Rendered images with source text
☆ ☆ ☆ ☆ ☆

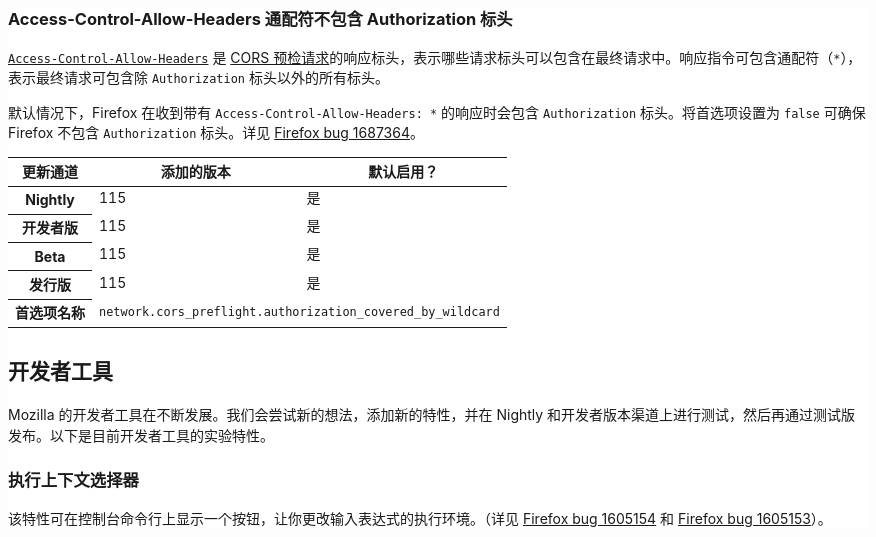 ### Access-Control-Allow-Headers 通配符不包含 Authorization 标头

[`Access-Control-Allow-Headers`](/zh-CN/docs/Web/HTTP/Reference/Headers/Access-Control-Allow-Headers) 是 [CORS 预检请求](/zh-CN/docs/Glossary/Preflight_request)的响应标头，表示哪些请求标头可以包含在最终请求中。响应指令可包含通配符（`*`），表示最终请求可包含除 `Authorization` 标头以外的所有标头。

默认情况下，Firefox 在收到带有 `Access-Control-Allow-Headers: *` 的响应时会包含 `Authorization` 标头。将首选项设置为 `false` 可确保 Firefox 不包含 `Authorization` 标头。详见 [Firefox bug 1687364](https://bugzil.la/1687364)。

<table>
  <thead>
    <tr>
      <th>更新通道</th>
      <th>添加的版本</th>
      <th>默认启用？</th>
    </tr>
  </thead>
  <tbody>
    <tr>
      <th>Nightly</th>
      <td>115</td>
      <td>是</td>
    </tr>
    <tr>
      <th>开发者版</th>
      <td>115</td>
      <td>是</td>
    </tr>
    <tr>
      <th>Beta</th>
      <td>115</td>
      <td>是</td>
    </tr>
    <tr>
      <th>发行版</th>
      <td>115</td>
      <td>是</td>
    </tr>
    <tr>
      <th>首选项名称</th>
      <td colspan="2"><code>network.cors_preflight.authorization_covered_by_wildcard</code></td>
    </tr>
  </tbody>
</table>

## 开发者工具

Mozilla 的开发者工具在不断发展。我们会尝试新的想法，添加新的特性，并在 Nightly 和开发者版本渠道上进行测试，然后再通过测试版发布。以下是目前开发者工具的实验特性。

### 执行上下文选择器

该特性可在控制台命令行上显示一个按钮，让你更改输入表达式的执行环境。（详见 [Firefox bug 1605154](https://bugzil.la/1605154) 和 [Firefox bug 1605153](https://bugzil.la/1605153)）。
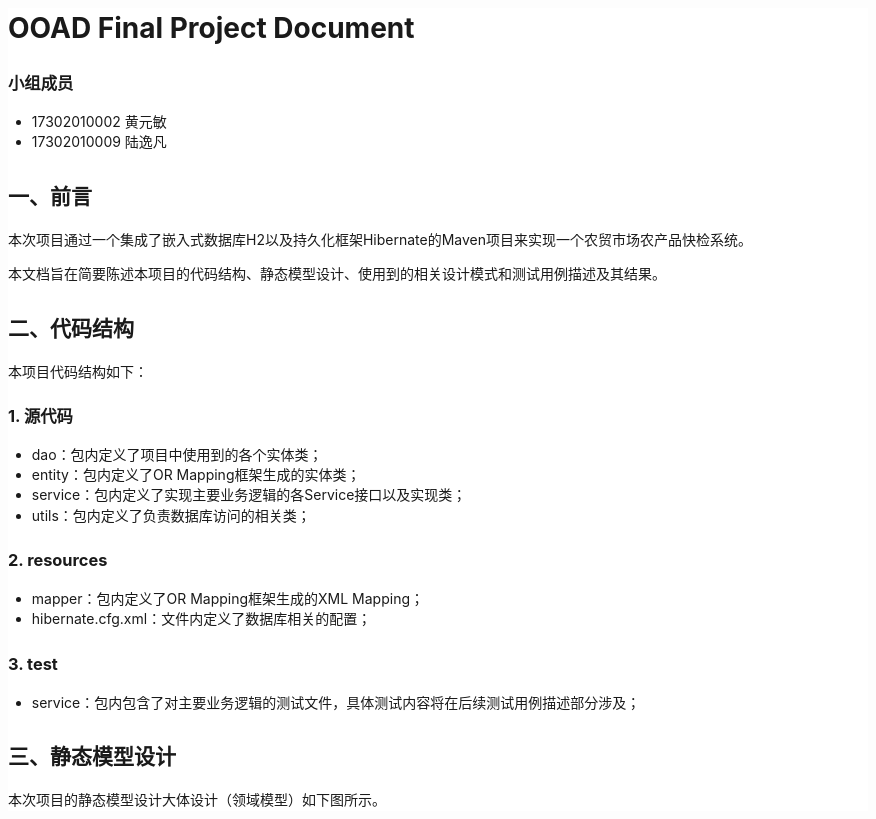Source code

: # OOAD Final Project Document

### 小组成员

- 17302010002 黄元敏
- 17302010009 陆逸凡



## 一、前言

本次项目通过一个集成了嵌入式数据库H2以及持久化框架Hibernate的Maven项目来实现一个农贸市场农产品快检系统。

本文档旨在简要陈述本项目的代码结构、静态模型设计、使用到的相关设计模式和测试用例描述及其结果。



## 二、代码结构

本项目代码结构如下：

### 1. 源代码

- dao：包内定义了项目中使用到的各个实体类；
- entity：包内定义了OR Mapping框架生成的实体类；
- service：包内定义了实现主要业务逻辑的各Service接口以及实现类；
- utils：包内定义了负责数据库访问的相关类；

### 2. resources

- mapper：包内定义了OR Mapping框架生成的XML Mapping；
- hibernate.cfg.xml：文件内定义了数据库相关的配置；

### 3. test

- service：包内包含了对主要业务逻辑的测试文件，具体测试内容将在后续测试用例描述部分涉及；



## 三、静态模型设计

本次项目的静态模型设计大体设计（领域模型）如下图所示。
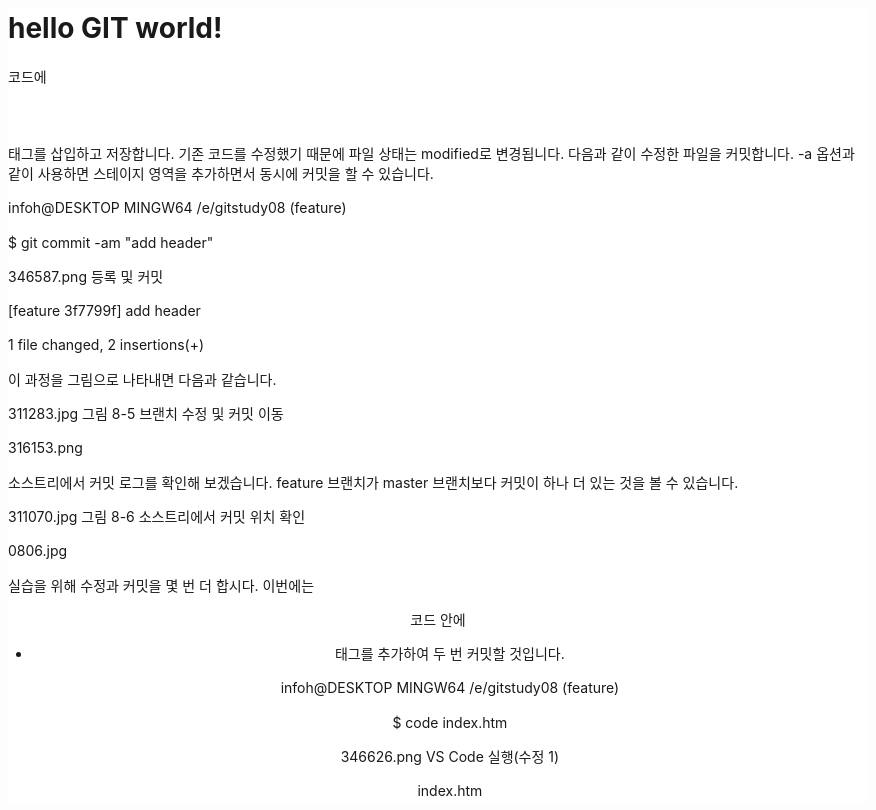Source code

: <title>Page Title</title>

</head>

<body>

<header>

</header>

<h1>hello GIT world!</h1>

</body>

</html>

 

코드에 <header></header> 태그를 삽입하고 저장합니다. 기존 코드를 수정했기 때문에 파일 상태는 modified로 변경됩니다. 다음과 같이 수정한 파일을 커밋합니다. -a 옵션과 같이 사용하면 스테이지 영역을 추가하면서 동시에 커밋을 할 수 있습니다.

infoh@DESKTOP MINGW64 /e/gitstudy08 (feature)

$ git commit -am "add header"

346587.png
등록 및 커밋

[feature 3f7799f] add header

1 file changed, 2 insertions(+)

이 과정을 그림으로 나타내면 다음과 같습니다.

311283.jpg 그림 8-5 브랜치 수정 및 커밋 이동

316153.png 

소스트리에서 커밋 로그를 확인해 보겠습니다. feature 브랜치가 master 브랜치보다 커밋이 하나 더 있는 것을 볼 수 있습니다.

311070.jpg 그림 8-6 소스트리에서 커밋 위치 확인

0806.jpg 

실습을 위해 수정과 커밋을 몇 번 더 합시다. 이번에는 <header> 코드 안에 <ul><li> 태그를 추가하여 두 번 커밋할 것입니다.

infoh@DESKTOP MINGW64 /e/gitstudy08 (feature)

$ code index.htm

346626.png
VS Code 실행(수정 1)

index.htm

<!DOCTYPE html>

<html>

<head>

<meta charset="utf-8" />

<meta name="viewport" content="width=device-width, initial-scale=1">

☆ ☆ ☆ ☆ ☆

Return all lines from the entries that contain the string "소스트리에서".

* _Exercise answer_
소스트리에서 커밋 로그를 확인해 보겠습니다. feature 브랜치가 master 브랜치보다 커밋이 하나 더 있는 것을 볼 수 있습니다.
311070.jpg 그림 8-6 소스트리에서 커밋 위치 확인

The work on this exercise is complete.